Week-old news we can do without: “GOP Plans to Cave on Transportation Spending.” Credible updates in this regard would be welcome.

Week-old items not to forget: Michelle Malkin’s compendium of White House bullying.

Week-old stats from the Associated Press, in a story about the negotiations between the federal government-beholden United Auto Workers union and Ford Motor Company: “The average hourly worker at Ford made $109,020 in 2010, including wages, benefits and overtime, up 17 percent from 1999. … the average salaried factory supervisor made $99,760 in wages and benefits.”

Week-old media bias analysis by Byron York which should not be missed, comparing how Ron Suskind has been treated in writing an expose on the Obama White House to how he was fawned upon in his book about Bush.
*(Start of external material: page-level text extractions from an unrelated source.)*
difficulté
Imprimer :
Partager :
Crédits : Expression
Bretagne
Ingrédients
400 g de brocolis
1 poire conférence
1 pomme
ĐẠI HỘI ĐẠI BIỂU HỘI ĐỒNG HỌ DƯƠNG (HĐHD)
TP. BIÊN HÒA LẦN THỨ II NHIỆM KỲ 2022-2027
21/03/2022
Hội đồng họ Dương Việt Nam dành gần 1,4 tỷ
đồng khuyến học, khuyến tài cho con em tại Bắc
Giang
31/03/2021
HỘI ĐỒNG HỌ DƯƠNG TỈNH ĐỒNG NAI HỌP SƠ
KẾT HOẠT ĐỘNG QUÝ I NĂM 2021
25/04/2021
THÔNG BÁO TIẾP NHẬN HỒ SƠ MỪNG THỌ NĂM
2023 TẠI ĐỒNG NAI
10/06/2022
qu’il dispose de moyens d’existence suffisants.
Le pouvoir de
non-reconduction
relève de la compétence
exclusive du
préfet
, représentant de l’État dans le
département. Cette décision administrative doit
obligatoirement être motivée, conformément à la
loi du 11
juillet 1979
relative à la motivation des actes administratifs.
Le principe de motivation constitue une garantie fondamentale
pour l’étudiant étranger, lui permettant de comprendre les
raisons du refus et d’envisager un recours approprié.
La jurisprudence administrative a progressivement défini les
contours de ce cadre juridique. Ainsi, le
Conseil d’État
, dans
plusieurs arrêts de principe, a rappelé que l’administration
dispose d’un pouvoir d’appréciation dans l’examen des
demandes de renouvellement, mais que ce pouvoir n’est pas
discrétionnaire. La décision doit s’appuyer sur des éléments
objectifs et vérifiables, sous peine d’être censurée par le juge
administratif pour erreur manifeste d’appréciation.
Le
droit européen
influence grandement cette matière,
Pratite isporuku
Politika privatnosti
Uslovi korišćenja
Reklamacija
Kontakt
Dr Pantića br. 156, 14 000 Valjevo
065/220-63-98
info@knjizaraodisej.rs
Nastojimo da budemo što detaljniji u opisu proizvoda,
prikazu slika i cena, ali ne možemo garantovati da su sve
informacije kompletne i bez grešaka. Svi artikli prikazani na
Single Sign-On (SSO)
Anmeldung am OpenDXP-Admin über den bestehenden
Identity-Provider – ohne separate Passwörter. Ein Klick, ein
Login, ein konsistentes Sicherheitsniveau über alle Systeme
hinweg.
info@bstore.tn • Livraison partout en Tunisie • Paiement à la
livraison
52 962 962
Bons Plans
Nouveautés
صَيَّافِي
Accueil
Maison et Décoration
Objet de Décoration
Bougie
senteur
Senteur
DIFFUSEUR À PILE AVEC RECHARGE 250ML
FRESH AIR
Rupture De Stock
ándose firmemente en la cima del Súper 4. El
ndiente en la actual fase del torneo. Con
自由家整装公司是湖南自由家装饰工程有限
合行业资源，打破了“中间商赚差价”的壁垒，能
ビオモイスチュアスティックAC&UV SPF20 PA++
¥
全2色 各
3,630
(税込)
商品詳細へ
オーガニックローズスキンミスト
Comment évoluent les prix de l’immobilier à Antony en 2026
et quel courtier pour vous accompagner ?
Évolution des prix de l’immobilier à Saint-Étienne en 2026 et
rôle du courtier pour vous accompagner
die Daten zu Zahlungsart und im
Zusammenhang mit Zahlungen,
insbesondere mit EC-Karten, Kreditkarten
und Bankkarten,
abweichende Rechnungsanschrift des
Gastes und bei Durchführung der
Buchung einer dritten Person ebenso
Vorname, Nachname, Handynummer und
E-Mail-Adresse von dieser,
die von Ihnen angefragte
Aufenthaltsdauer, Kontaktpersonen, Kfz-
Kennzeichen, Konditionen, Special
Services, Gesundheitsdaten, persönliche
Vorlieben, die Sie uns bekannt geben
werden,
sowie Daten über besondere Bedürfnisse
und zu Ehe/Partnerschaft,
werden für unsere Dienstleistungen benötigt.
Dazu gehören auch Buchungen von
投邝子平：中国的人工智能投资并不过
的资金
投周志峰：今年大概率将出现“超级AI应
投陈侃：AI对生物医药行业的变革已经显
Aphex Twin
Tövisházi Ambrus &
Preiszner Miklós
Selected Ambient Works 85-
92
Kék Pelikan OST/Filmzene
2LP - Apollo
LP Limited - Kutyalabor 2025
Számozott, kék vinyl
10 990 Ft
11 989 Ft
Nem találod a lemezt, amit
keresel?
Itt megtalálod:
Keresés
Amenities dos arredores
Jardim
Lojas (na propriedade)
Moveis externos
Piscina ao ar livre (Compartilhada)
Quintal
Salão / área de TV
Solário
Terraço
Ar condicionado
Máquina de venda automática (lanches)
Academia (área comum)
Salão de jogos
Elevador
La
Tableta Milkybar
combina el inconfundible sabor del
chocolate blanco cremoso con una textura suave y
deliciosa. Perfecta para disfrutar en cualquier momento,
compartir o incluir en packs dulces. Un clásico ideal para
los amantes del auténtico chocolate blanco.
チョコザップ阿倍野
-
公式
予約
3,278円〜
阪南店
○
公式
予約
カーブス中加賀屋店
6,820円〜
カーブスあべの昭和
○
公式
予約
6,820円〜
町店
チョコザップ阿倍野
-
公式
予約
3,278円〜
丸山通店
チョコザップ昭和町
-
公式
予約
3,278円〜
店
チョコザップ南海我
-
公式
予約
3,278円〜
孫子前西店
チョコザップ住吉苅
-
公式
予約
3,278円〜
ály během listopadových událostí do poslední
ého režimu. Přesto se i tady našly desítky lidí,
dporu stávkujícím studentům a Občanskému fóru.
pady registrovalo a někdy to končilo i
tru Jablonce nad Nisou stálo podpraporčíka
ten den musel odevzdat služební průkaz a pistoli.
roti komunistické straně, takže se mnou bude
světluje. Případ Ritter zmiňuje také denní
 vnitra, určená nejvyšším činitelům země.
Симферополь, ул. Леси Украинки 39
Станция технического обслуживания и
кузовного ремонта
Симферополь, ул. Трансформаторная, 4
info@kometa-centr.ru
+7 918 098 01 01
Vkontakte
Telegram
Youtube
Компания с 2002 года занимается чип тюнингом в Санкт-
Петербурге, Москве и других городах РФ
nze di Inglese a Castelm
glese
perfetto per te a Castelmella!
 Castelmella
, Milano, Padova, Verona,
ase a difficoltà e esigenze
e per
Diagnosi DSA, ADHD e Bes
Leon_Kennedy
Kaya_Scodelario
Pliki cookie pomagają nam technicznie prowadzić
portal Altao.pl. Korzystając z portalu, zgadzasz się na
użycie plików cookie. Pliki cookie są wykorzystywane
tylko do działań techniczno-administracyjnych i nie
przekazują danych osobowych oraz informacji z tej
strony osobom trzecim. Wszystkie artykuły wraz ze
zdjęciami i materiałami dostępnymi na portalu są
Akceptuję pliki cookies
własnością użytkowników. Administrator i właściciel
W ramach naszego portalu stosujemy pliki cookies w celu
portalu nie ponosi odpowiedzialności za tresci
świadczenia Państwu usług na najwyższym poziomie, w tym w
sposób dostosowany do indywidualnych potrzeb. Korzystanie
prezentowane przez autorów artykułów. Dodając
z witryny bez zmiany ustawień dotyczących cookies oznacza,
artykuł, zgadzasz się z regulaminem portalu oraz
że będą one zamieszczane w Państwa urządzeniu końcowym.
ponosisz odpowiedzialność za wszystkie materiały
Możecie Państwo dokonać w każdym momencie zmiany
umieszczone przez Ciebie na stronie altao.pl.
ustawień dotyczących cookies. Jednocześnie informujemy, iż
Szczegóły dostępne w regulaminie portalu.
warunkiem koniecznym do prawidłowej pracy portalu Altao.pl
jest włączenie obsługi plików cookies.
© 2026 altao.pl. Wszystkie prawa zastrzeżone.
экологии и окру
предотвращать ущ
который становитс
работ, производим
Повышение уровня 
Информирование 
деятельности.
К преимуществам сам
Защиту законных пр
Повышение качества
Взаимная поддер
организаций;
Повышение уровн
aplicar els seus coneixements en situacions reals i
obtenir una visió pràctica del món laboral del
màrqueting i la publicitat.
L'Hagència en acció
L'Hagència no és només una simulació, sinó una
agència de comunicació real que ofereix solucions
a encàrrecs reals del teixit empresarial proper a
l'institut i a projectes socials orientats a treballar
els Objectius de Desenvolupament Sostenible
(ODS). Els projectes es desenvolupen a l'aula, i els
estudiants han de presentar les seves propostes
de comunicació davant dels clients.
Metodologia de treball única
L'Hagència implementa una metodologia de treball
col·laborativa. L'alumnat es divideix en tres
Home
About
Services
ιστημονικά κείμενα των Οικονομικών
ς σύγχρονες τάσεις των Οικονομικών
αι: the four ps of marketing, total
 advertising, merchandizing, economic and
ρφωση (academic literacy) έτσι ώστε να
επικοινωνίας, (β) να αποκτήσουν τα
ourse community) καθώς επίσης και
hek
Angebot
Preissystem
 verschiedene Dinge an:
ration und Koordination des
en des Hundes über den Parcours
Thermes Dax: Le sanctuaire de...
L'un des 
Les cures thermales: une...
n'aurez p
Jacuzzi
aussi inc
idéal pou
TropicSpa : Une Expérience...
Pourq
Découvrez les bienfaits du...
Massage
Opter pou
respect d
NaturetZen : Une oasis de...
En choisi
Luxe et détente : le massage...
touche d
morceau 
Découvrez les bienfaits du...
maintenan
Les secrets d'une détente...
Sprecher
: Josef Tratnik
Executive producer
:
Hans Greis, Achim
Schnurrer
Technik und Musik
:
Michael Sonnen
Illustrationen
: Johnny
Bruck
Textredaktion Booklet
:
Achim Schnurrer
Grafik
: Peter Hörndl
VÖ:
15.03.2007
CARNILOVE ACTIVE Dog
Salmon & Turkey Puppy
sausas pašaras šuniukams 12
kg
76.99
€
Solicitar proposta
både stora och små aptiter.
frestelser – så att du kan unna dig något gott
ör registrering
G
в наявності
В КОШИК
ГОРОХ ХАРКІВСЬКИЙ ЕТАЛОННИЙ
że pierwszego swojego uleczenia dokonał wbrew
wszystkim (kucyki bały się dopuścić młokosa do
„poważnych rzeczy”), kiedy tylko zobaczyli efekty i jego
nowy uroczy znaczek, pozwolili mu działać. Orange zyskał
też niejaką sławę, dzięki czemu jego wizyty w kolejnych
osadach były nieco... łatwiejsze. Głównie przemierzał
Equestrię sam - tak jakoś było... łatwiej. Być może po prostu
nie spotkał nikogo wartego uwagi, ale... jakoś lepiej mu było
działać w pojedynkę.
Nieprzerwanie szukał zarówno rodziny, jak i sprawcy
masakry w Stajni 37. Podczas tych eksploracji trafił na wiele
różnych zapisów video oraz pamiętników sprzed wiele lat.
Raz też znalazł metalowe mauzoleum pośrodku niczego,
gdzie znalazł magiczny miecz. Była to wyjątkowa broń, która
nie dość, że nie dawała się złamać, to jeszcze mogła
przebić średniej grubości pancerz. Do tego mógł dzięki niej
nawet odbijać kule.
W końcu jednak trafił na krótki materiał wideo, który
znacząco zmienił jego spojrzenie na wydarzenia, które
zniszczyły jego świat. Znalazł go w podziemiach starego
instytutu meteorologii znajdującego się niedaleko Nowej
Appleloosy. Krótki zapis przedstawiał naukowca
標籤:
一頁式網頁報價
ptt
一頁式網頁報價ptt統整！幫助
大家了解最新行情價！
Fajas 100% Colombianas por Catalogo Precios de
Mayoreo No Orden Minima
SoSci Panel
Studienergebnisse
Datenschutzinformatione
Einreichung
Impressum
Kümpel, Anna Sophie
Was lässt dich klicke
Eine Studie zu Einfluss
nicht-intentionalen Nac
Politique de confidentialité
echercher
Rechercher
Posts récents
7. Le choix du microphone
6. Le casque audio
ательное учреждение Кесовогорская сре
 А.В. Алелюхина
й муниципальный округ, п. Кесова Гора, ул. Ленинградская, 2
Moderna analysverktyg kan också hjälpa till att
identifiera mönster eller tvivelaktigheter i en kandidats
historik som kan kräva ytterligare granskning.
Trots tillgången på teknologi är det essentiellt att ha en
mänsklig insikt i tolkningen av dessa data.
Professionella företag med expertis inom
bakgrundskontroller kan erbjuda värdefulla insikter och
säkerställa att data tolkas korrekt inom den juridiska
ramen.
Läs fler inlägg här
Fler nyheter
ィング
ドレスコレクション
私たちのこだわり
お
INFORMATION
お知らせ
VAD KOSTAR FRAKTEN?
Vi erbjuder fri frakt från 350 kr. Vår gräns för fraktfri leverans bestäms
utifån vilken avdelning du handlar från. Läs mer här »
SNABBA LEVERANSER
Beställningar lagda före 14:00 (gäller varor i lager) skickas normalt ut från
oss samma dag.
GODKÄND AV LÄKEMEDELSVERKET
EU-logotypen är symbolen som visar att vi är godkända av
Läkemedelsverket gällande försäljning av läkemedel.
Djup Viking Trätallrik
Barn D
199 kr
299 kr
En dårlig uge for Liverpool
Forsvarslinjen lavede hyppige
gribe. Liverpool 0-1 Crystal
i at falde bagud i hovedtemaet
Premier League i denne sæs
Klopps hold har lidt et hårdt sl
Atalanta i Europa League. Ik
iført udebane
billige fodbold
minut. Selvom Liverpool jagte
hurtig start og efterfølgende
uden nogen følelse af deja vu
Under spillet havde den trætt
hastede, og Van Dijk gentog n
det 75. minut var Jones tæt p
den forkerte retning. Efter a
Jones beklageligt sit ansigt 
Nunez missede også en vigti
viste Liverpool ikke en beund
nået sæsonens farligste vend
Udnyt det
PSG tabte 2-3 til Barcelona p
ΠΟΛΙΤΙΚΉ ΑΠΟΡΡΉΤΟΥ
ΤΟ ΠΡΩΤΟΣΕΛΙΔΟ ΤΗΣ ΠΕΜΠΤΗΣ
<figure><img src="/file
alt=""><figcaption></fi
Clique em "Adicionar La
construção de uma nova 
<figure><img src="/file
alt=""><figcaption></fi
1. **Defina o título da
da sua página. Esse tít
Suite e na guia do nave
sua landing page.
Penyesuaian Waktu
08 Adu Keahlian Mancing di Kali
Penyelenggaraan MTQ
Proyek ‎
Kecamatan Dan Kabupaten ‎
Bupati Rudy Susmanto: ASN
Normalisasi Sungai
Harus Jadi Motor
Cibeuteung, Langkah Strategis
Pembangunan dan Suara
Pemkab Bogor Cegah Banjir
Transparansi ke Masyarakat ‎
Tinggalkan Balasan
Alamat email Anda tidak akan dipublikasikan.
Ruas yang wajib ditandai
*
Week-old item on the law’s devolution, in the Wall Street Journal: “In recent decades, Congress has repeatedly crafted laws that weaken or disregard the notion of criminal intent. Today not only are there thousands more criminal laws than before, but it is easier to fall afoul of them. As a result, what once might have been considered simply a mistake is now sometimes punishable by jail time.”

Very troubling week-old news from Australia (HT Michelle Malkin): “The assumed right of unfettered freedom of speech was trumped by laws protecting against racial vilification this morning after the Federal Court delivered its decision on the controversial “white Aborigines” case of Pat Eatock v Herald Sun columnist Andrew Bolt.”

Week-old news about the New York Times: “NY Times Whacks Half About.com’s Editorial Staff, Will Rehire Replacements.” The Times spent over $400 million to buy About.com in 2005. The acquisition’s purpose appears to have been to have About’s operating profit offset newsroom losses ad infinitum. But according to the company’s most recent quarterly financials, About’s operating profit declined from $15.3 million in last year’s second quarter to $11.6 million this year. Based on the employment move, the third quarter will probably be worse. NYT stock is down about 85% from where it was nine years ago. As I noted in April, it is “a group of contracting, money-losing journalistic endeavors propped up by an also-shrinking Internet enterprise.”

Week-old chart from the Tax Policy Center (HT to an emailer), showing the incidence of the federal income tax, payroll taxes, and the corporate income tax by income quintile:

TaxIncidenceByQuintile2012

The inclusion of the payroll tax is questionable, because Social Security benefits are already means tested in a variety of ways.